Deals get stitched together across agencies, internal teams, spreadsheets and email threads that stretch longer than a 10k open-water race. Campaigns slow down. Great, “non-obvious” athletes never get seen. And brands end up paying for inefficiencies rather than outcomes.
Sponza’s solution is to serve as the operational backbone for the entire ecosystem.
Built as modern infrastructure for athlete marketing, Sponza gives brands direct access to a broad and relevant athlete ecosystem, streamlining everything from talent discovery and campaign creation to activation management – without the bloated overheads of traditional approaches.
And the early interest has looked more like a championship final than a quiet warm-up lane.
The market’s response to that solution has been immediate.
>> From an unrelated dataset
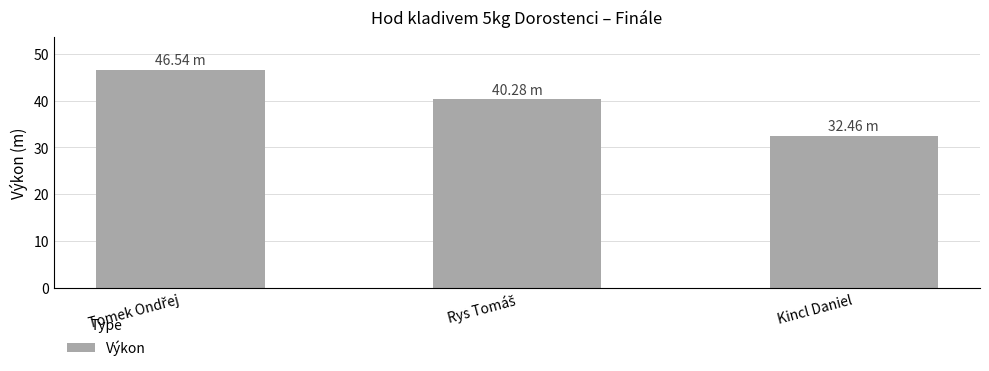

Which label corresponds to the smallest value in the chart?

Kincl Daniel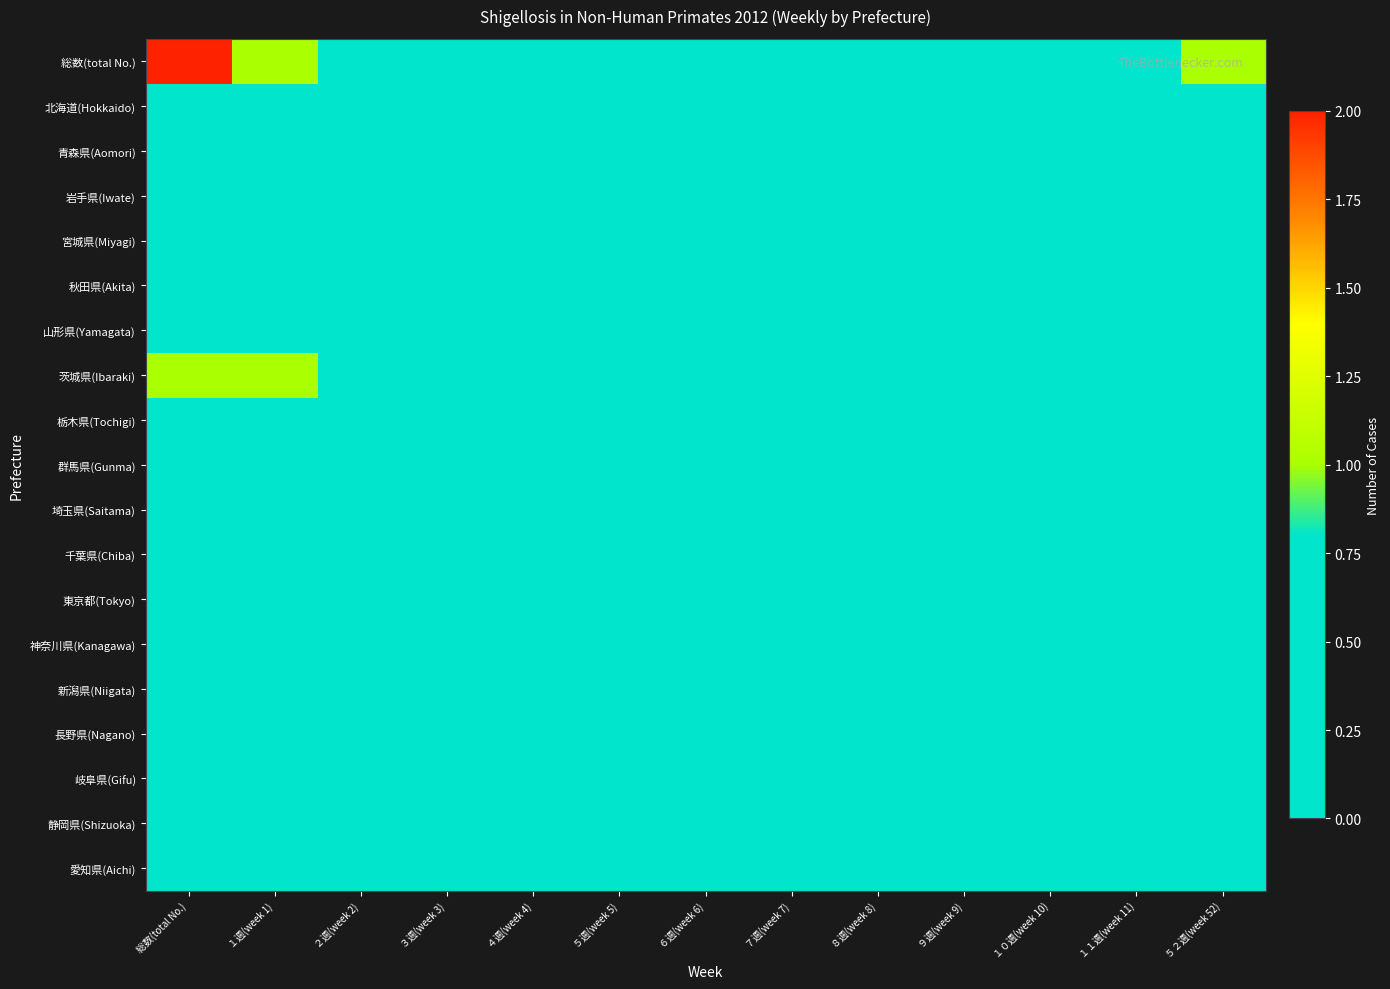

Count the number of data series in this chart.

19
During a brief pre-launch window, Sponza has already seen more than 5,000 athletes and brands from over 50 different sports join the waitlist to be part of the platform’s ecosystem.
Not bad for something that started as Matt Richards grumbling about how unnecessarily hard it was to get a fair crack at sponsorship.
“At its core, Sponza is infrastructure”
Athletes tend to talk about strokes, splits and “trusting the process.” Founders talk about infrastructure, scalability and operational efficiency. Richards now does both.
“At its core, Sponza is infrastructure,” Richards added. “We’ve built a system that allows brands to scale athlete marketing programmes without increasing headcount, agency fees or operational complexity. It’s about making athlete partnerships work with the efficiency and accountability of any modern marketing channel.”
In plain terms, Sponza is trying to do for athlete marketing what modern ad-tech platforms did for digital media: make it faster, more accountable and far less reliant on who happens to know whom.
Beyond follower counts: unlocking the wider athlete ecosystem
One of the more interesting parts of Sponza’s model – and one that will appeal to brands without Super Bowl budgets – is its refusal to worship at the altar of follower counts alone.
Rather than chasing just the top-tier, mega-famous names, Sponza helps brands unlock value across a much wider athlete ecosystem. The platform surfaces relevant talent based on performance, audience alignment and campaign objectives, allowing brands to activate cost-effective campaigns at scale.
That means a nutrition brand could find the perfect mix of elite pros, up-and-coming talents and niche-sport specialists in one place, without needing an army of interns trawling Instagram at midnight.
For athletes lower down the food chain than Matt Richards, it’s a chance to be discovered for what they actually bring to the table – not just how shiny their medal cabinet is.
Built to plug into how brands already work
Crucially, Sponza isn’t trying to bulldoze existing relationships with agencies or in-house teams. The platform has been designed to complement what’s already there – not replace it with a black box and a shrug.
It provides tools and visibility to execute athlete marketing with greater speed, consistency and confidence, while keeping brands firmly in control of how campaigns are run and measured. For time-poor marketing teams, that means less herding of cats and more focus on creative, strategy and results.
A big vision for a global athlete economy
Strip away the tech jargon and Sponza’s mission is simple enough: modernise athlete marketing by giving brands a faster, fairer and more scalable way to work with athletes.
The long-term ambition is anything but modest. Sponza wants to become the underlying infrastructure brands use to power athlete partnerships globally – the rails on which this growing part of the sports economy runs.
If it works, Richards might end up being remembered for more than just those Olympic relay heroics. He could be the swimmer who helped rewrite the sponsorship rulebook – turning a messy, opaque process into something that finally moves as quickly as the athletes at the heart of it.